- WORK TO COMPLETE -
Report how many lines in the records hold the string "tiện"; give the number and nothing else.

= Beginning of Section =

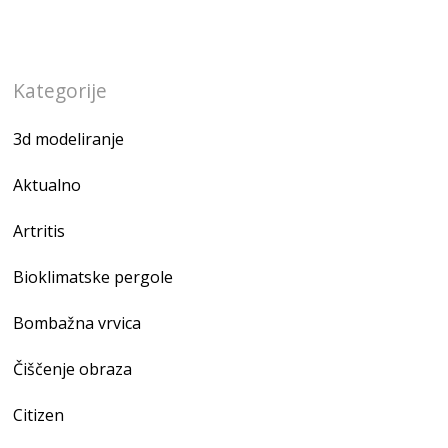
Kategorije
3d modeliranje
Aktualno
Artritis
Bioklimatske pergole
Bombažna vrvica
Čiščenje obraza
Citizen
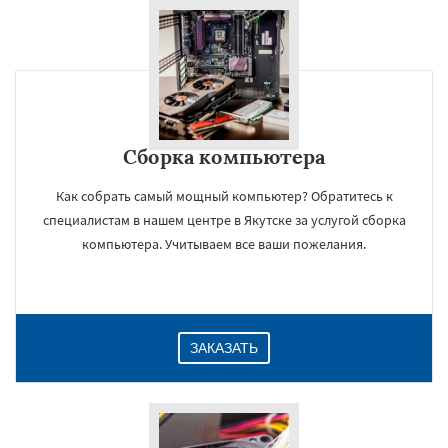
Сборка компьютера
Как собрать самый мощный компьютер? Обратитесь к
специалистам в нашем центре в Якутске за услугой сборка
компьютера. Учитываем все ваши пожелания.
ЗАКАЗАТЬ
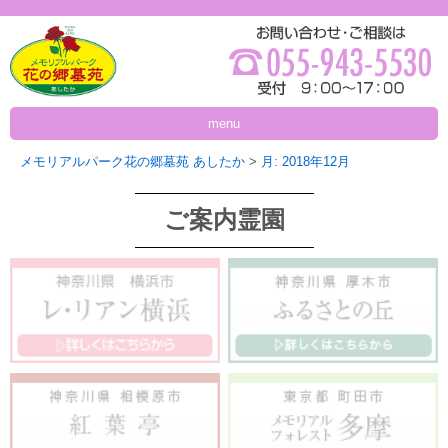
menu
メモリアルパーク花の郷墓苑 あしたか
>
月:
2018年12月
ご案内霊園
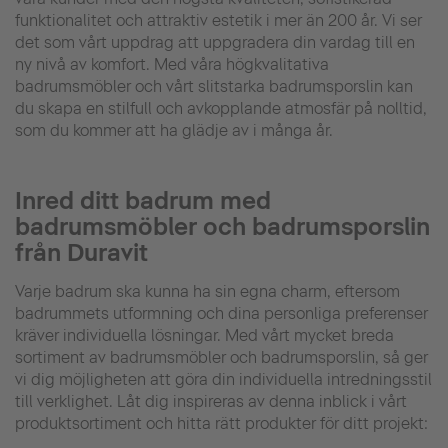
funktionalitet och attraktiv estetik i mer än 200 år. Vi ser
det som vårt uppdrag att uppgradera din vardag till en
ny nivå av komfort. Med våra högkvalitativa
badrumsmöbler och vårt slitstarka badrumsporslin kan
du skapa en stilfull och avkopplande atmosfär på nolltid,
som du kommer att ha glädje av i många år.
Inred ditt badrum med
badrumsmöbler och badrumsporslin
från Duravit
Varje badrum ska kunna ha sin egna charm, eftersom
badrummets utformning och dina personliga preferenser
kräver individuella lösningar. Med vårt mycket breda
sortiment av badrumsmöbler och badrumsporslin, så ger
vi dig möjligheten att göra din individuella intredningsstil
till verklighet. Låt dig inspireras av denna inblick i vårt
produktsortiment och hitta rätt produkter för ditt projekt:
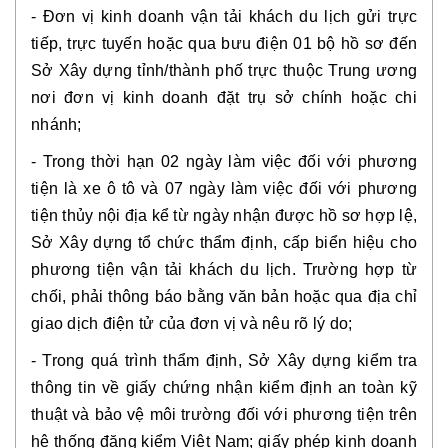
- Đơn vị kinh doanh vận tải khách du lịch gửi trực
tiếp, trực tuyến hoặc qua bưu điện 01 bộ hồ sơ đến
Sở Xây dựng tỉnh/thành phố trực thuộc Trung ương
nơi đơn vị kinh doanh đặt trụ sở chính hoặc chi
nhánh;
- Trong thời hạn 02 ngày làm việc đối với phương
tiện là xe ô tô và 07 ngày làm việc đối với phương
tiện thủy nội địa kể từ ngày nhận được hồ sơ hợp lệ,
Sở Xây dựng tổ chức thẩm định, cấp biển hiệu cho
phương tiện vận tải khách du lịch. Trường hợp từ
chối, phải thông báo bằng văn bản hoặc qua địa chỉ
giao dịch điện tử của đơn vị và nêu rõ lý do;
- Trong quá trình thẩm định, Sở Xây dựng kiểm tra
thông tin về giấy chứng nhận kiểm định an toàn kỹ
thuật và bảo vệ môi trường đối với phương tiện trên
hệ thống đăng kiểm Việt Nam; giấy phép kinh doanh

= End of Section =

- SOLVED PROBLEM -
4